Bibliographie de l’article

Et maintenant, la charge de la photo. Avant de croiser le regard du juge, ce que je vois, ce sont ces quatre hommes qui portent tous un revolver, pointé vers le sol mais bien visible. Ils n’ont pas d’uniforme, mais des vêtements quotidiens, presque de vacanciers. Leurs regards créent des faisceaux divergents hors-image. Ils couvrent l’environnement, prêts à répondre ou à mettre en joue. Menace latente, violence retenue. Au milieu d’eux, un homme en costume fixe l’objectif, une cigarette entre les doigts. Regard direct sous un franc soleil. Derrière eux, la montagne, quelques nuages, arrière-fond typiquement sicilien. Les hommes aux revolvers sont presque tous bien campés, les jambes écartées, prêts à réagir. Celui au costume est légèrement déhanché, il n’a pas les mêmes préoccupations.

Si l’on ne disposait pas du contexte, qu’est-ce qui permettrait de dire que ces hommes sont du côté de la justice et non de l’autre ?

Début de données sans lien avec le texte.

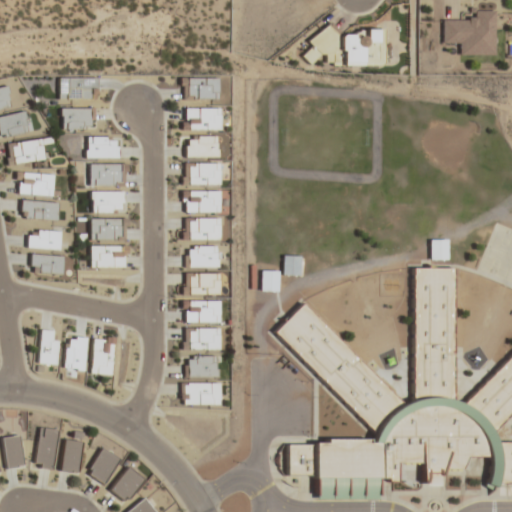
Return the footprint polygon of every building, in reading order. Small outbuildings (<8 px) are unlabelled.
[(494,9),(470,9),(470,20),(440,20),(441,44),(457,44),(457,55),(494,55),(494,9)] [(382,31),(305,32),(305,60),(323,60),(323,65),(382,65),(382,31)] [(94,77),(56,77),(56,99),(94,99),(94,77)] [(214,78),(179,78),(179,99),(214,99),(214,78)] [(0,108),(9,106),(4,86),(0,86),(0,108)] [(92,107),(59,107),(59,129),(92,129),(92,107)] [(215,129),(215,108),(182,108),(182,129),(215,129)] [(0,137),(32,130),(27,110),(0,115),(0,137)] [(214,136),(182,136),(182,157),(214,157),(214,136)] [(116,137),(84,137),(84,158),(116,158),(116,137)] [(42,161),(41,140),(5,143),(6,164),(42,161)] [(216,185),(216,163),(180,163),(180,185),(216,185)] [(123,186),(123,164),(86,164),(86,186),(123,186)] [(50,195),(50,173),(15,173),(15,195),(50,195)] [(216,190),(180,190),(180,212),(216,212),(216,190)] [(89,191),(89,212),(120,212),(120,191),(89,191)] [(18,220),(55,220),(56,202),(19,201),(18,220)] [(122,218),(87,218),(87,240),(122,240),(122,218)] [(216,218),(181,218),(181,239),(216,239),(216,218)] [(25,248),(57,250),(58,231),(26,230),(25,248)] [(446,240),(427,240),(427,259),(446,259),(446,240)] [(123,267),(123,246),(87,246),(87,267),(123,267)] [(215,267),(215,246),(185,246),(185,267),(215,267)] [(28,273),(60,274),(60,256),(28,255),(28,273)] [(301,302),(403,406),(411,403),(411,267),(450,267),(451,399),(464,402),(511,355),(511,413),(496,429),(502,442),(511,441),(511,481),(501,482),(498,486),(490,482),(494,469),(491,456),(468,455),(462,467),(447,467),(445,473),(427,472),(425,462),(398,463),(399,479),(382,477),(381,500),(316,500),(317,475),(286,475),(285,443),(314,443),(328,442),(328,438),(373,438),(375,431),(273,330),(301,302)] [(276,271),(259,271),(259,291),(276,291),(276,271)] [(180,295),(216,295),(216,274),(180,274),(180,295)] [(217,323),(217,301),(181,301),(181,323),(217,323)] [(216,329),(182,329),(182,350),(216,350),(216,329)] [(55,340),(48,340),(48,331),(37,330),(36,364),(54,365),(55,340)] [(81,370),(84,338),(64,337),(61,369),(81,370)] [(108,375),(111,338),(90,337),(87,373),(108,375)] [(185,377),(215,377),(215,356),(185,356),(185,377)] [(178,404),(216,404),(216,383),(178,383),(178,404)] [(55,430),(38,427),(31,468),(48,471),(55,430)] [(18,435),(0,437),(3,469),(21,467),(18,435)] [(58,471),(75,473),(78,442),(61,440),(58,471)] [(83,474),(102,484),(116,459),(97,449),(83,474)] [(106,489),(122,502),(141,480),(125,467),(106,489)] [(124,511),(152,511),(141,498),(124,511)]
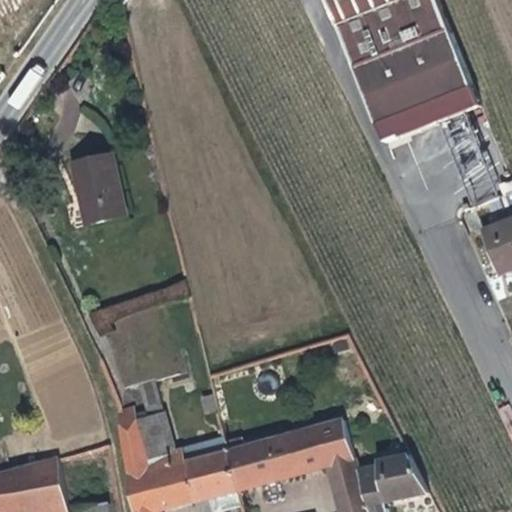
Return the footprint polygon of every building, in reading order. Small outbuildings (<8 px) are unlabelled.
[(382,146),(398,140),(392,123),(470,92),(433,0),(324,0),(357,81),(382,146)] [(392,123),(398,140),(399,141),(477,109),(470,92),(392,123)] [(111,160),(70,168),(82,228),(124,219),(111,160)] [(496,280),(511,274),(511,223),(479,236),(496,280)] [(125,391),(138,387),(152,384),(175,378),(167,348),(160,351),(147,358),(139,360),(117,360),(125,391)] [(138,387),(146,417),(159,412),(152,384),(138,387)] [(165,511),(202,502),(232,495),(221,455),(217,439),(173,450),(174,454),(159,459),(162,471),(147,475),(134,422),(131,410),(116,413),(132,511),(165,511)] [(174,454),(173,450),(162,411),(159,412),(146,417),(134,422),(147,475),(162,471),(159,459),(174,454)] [(366,511),(357,476),(341,423),(221,455),(232,495),(316,472),(319,481),(326,479),(334,511),(366,511)] [(366,511),(383,511),(383,505),(426,496),(407,458),(376,466),(377,471),(357,476),(366,511)] [(0,511),(68,511),(58,462),(0,478),(0,511)] [(222,511),(235,509),(232,495),(202,502),(204,511),(222,511)]
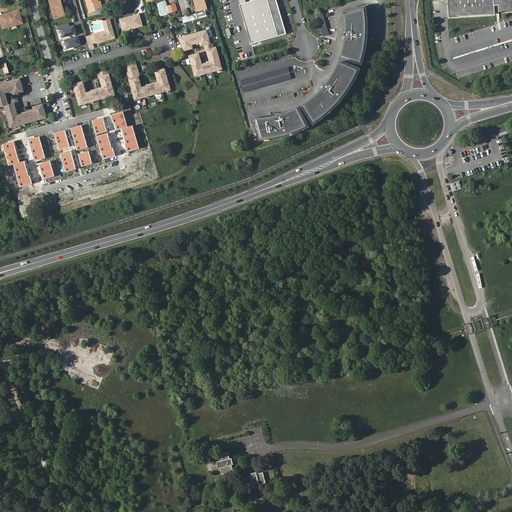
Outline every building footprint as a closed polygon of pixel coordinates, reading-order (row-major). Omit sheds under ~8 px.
[(60,0),(58,1),(58,0),(49,0),(55,19),(63,17),(61,6),(63,6),(61,0),(60,0)] [(99,11),(98,4),(96,0),(84,0),(89,14),(99,11)] [(204,0),(193,0),(196,12),(207,9),(204,0)] [(254,0),(239,5),(251,44),(287,34),(276,0),(254,0)] [(511,0),(448,0),(450,17),(495,14),(494,5),(499,5),(500,11),(511,10),(511,0)] [(177,12),(175,5),(167,7),(169,14),(171,16),(175,15),(176,14),(175,12),(177,12)] [(259,116),(254,116),(254,136),(261,136),(267,135),(275,134),(280,133),(278,128),(282,127),(284,132),(287,131),(295,129),(305,125),(307,124),(313,120),(318,117),(321,115),(325,112),(330,108),(337,100),(333,96),(335,93),(340,96),(342,94),(345,90),(351,81),(355,73),(357,70),(359,66),(360,62),(362,54),(363,52),(364,46),(365,39),(360,38),(360,34),(366,34),(366,32),(366,22),(365,14),(365,8),(345,11),(346,30),(352,30),(351,37),(345,37),(345,42),(344,47),(342,53),(340,58),(339,62),(336,67),(333,72),(330,77),(328,80),(326,82),(330,85),(325,91),(321,88),(316,93),(313,96),(302,103),(297,106),(292,108),(287,111),(282,112),(279,113),(281,118),(274,120),(272,114),(268,115),(265,116),(259,116)] [(322,36),(328,34),(322,11),(315,13),(322,36)] [(0,19),(0,21),(2,29),(4,32),(9,31),(9,29),(16,27),(15,25),(22,23),(19,14),(13,15),(12,14),(5,16),(6,17),(0,19)] [(197,15),(181,20),(183,25),(198,21),(197,16),(197,15)] [(142,27),(139,16),(135,17),(135,18),(133,19),(132,18),(119,21),(123,33),(142,27)] [(109,21),(102,23),(105,32),(93,35),(96,45),(109,41),(109,40),(114,38),(109,21)] [(75,24),(60,28),(66,49),(81,45),(75,24)] [(207,50),(206,50),(208,59),(211,58),(212,61),(198,65),(197,62),(200,61),(198,53),(188,56),(194,76),(221,69),(215,47),(212,48),(211,42),(209,43),(205,30),(179,38),(182,51),(188,49),(187,45),(201,41),(202,45),(203,45),(204,49),(206,48),(207,50)] [(138,75),(134,61),(126,63),(124,64),(134,100),(169,89),(164,69),(154,72),(157,80),(159,79),(160,82),(138,88),(137,85),(140,84),(137,76),(136,77),(136,75),(138,75)] [(240,80),(243,92),(291,79),(288,67),(240,80)] [(100,77),(99,77),(101,85),(104,85),(105,88),(83,94),(82,91),(84,90),(82,82),(73,84),(79,105),(114,95),(107,70),(97,73),(98,76),(100,75),(100,77)] [(17,92),(24,90),(20,77),(0,83),(0,106),(5,105),(11,126),(47,116),(43,104),(36,106),(37,109),(15,115),(14,112),(17,111),(15,106),(19,105),(18,101),(17,102),(16,98),(8,100),(6,95),(4,96),(3,93),(16,89),(17,92)] [(324,84),(321,81),(318,85),(321,88),(325,91),(330,85),(326,82),(324,84)] [(276,110),(271,111),(272,114),(274,120),(281,118),(279,113),(277,113),(276,110)] [(123,111),(112,114),(116,130),(122,129),(128,151),(139,148),(133,125),(128,127),(123,111)] [(81,126),(70,129),(77,150),(87,147),(81,126)] [(65,130),(54,133),(59,150),(70,146),(65,130)] [(39,137),(29,140),(35,162),(46,158),(39,137)] [(14,142),(3,145),(9,166),(14,164),(21,187),(33,184),(26,160),(20,162),(14,142)] [(71,151),(60,154),(65,170),(76,167),(71,151)] [(89,151),(78,154),(82,166),(92,164),(89,151)] [(50,161),(40,164),(44,179),(55,176),(50,161)] [(227,452),(216,456),(221,474),(233,471),(227,452)] [(263,472),(244,477),(247,488),(266,483),(263,472)]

Le piège de l’identité des signes

Voilà ce que cette image m’a permis de comprendre : le piège que constitue l’identité des signes. Mais s’il ne s’agissait que du piège visuel qui menace le spectateur, la problématique serait finalement assez classique. Ce qui se révèle ici, c’est que le piège est aussi celui de la réalité-même : la mafia force ceux qui la combattent à entrer dans certains de ses codes (par exemple, ici, des gardes du corps prêts à se sacrifier pour un seul homme). Comme si le mal nous soumettait à ses lois, nous forçait à adopter ses méthodes. Voilà la vérité sidérante qui se dégage de cette photo : il ne suffit pas que la mafia apporte ses contraintes, elle nous extrait doublement de la civilisation. Par sa loi perverse qu’elle inocule dans la vie politique, mais aussi parce qu’elle lui impose son fonctionnement archaïque.


Certes, le visuel ne trace pas de frontière. Mais le contenu de cette photo est, lui, sans ambiguité : celui que protègent ces hommes est un juste, un de ceux qui résistent pour que les armes tombent. Pour que chacun retrouve et cultive la capacité de tomber amoureux de la destinée des autres**.


Lire les propos de Roberto Scarpinato, c’est s’interroger de manière radicale sur la nature humaine, la responsabilité individuelle et collective, le bien et le mal. C’est une leçon de philosophie autant qu’une leçon de politique.


*Titre du livre d’entretien de Roberto Scarpinato avec Anna Rizello, éditions La Contre Allée, un concentré de citoyenneté pour 7€ : lecture d’autant plus obligatoire que Letizia Battaglia y raconte l’histoire de cette photo.

**Extrait du discours de Roberto Scarpinato prononcé le 19 juillet 2012 en hommage à Paolo Borsellino, vingt après son assassinat (cité par Edwy Plenel dans sa préface au Retour du Prince, éditions La Contre Allée).